Gradient Echo MRI will also avoid another major pitfall in the spinal surgery of the chronic whiplash patient; the avoidance of unnecessary second or even third level surgery. Gradient Echo MRI can both rule in and rule out a disc herniation. In a patient with multiple abnormalities Gradient Echo MRI can diagnose a herniated disc at one level and degenerative changes at other levels. This distinction should hopefully lead the treating surgeon to avoid a second level surgery simply because of a bony spur or mild/moderate stenosis (abnormal narrowing). This unnecessary adjacent level surgery adds to the risk of the patient without any benefit whatsoever.
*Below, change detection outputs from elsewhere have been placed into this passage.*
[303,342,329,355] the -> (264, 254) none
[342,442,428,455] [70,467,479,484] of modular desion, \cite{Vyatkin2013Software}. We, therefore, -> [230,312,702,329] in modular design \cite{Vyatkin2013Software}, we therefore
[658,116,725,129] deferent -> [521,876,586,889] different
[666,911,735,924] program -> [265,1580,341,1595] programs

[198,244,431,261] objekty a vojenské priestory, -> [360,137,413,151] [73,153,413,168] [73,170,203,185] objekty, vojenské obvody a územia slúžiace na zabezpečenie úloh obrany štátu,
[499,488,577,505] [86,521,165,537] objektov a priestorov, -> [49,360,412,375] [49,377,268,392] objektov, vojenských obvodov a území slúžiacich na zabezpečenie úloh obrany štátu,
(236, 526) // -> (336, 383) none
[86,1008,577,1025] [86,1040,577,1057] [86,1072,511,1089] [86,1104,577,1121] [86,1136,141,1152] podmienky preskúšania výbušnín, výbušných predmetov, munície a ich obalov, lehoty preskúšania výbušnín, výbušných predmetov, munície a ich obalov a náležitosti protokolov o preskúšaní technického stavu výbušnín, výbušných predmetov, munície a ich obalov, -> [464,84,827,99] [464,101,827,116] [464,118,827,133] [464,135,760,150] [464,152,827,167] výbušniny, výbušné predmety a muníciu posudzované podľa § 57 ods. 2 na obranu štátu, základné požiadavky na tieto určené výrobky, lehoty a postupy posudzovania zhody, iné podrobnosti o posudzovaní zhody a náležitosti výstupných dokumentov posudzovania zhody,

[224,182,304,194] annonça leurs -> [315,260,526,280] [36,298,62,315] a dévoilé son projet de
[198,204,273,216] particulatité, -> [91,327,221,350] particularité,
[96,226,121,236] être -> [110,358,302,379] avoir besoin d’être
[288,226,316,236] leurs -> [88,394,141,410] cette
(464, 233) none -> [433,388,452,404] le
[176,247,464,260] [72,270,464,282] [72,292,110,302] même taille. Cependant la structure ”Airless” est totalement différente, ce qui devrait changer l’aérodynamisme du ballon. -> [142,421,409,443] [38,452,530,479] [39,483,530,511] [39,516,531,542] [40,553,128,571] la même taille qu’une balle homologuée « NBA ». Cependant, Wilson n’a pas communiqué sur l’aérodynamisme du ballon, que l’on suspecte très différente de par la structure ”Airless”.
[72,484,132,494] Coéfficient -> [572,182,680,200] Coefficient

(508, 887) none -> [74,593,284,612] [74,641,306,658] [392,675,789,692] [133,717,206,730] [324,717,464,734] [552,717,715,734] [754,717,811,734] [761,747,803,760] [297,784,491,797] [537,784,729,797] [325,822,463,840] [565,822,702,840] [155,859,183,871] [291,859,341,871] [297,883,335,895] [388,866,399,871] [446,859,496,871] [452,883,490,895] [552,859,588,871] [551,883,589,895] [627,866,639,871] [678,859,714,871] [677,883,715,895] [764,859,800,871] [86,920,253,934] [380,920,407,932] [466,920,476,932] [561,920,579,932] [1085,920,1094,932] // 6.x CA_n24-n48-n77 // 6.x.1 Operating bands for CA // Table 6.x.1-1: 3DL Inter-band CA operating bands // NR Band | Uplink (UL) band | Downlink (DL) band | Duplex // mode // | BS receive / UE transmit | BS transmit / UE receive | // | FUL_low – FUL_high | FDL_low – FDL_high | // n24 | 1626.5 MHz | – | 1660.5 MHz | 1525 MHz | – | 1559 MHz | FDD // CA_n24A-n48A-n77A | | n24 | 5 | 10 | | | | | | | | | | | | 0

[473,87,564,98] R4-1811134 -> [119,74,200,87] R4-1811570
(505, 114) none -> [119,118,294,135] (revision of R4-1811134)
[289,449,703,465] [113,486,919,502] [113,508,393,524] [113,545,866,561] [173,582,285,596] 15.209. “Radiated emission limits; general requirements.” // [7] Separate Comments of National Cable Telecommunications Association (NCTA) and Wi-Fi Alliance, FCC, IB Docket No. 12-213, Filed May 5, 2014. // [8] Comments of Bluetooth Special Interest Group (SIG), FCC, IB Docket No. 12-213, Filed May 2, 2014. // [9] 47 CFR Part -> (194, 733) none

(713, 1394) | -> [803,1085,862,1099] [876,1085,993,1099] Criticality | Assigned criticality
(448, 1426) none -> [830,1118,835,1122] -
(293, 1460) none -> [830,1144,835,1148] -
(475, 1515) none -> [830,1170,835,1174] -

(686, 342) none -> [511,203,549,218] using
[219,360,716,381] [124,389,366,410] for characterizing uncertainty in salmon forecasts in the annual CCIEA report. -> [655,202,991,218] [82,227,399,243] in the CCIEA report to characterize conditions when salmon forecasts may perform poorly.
The high likelihood of a disc herniation and a concomitant cervical facet injury at a second level is a common occurrence that is often overlooked, resulting in a still suffering patient. It is common for a C2/3 facet and a C5/6 disc herniation to co-exist. While C5/6 is commonly treated by disc replacement or fusion C2/3 is not. As a result, the C2/3 injury is not addressed by the surgeon. In these cases, the patient should be referred to a spine interventionist competent in C2/3 blocks and rhizotomy. Given the complexity of the C2/3 anatomy this is sometimes easier said than done.

Conclusion

Whiplash injury can be elusive to diagnose and the treatment can be very confusing. It is common for patients to receive an unnecessary number of injections as well as the wrong type of injections. Surgery can leave patients with persistent symptoms because either a disc replacement was used without treating the facet joint injury or an upper cervical facet injury was left untreated after a large lower level surgery. Worse yet, the wrong type of MRI can lead to surgery by wrongly diagnosing a disc protrusion. When surgery is indicated a multidisciplinary approach will avoid unnecessary surgery and address residual symptoms.

Jim Parsons, MD

The views expressed are the personal views of the author and do not represent the views of The Brain, Spine and Joint Group, its managers, affiliates, partners, employees or its clients. Furthermore, the information provided by the author is not intended to be expert or legal advice.